__Work instructions__: Among the lines below, keep only those from the one containing "left eye: (492, 421)" through the one containing "right wrist: (186, 651)", and reproduce them exactly.

(Provided records Opens)

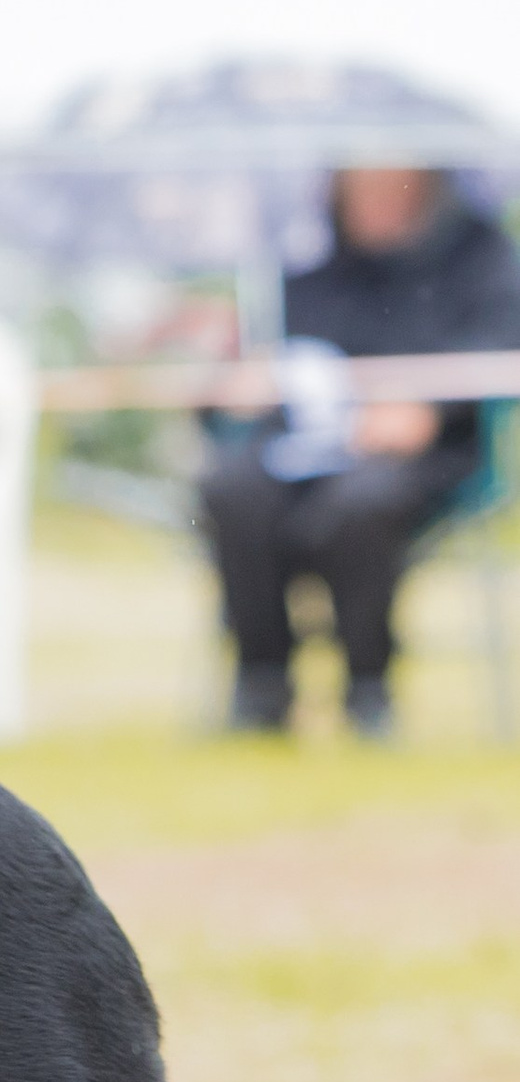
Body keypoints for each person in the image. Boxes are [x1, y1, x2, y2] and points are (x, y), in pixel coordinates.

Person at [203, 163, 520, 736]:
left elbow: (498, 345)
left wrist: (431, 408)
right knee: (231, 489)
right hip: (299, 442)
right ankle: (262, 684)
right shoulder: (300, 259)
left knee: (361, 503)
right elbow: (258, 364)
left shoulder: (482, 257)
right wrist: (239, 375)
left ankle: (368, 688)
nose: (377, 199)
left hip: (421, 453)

(Provided records Closes)
(Provided records Opens)

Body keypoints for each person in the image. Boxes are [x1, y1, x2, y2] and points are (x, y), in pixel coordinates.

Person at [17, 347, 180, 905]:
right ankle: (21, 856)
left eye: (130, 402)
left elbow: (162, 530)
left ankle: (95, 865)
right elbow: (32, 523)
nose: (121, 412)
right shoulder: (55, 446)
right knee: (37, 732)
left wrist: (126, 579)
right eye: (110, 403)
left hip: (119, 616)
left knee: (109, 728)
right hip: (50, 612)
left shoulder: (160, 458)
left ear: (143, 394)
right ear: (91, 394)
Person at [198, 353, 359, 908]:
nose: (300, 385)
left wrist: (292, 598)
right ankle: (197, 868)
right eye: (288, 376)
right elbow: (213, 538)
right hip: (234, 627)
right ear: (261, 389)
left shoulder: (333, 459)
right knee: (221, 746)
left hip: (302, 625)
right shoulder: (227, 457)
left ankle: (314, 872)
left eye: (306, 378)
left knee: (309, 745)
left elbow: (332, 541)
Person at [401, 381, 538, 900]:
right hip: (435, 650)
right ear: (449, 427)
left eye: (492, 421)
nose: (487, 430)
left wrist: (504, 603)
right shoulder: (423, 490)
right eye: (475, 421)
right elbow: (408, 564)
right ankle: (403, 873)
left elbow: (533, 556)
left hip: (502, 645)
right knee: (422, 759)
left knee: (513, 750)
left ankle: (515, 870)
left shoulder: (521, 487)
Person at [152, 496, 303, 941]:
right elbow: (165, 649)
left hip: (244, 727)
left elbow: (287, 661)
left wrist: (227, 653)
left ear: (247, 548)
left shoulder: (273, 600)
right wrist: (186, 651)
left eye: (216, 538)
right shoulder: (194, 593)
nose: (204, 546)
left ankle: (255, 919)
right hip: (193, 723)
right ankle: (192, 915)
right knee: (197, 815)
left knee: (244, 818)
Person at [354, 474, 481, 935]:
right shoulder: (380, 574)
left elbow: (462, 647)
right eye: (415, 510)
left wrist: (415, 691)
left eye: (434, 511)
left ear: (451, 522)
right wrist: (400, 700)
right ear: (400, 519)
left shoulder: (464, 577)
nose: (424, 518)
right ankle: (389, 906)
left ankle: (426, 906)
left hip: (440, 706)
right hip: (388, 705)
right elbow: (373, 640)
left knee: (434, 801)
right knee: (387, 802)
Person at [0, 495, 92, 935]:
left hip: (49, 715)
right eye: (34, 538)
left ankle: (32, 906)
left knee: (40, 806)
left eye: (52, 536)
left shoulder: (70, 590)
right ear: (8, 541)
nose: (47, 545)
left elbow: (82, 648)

(Provided records Closes)

__Exercise result__:
left eye: (492, 421)
nose: (487, 430)
left wrist: (504, 603)
right shoulder: (423, 490)
right eye: (475, 421)
right elbow: (408, 564)
right ankle: (403, 873)
left elbow: (533, 556)
left hip: (502, 645)
right knee: (422, 759)
left knee: (513, 750)
left ankle: (515, 870)
left shoulder: (521, 487)
Person at [152, 496, 303, 941]:
right elbow: (165, 649)
left hip: (244, 727)
left elbow: (287, 661)
left wrist: (227, 653)
left ear: (247, 548)
left shoulder: (273, 600)
right wrist: (186, 651)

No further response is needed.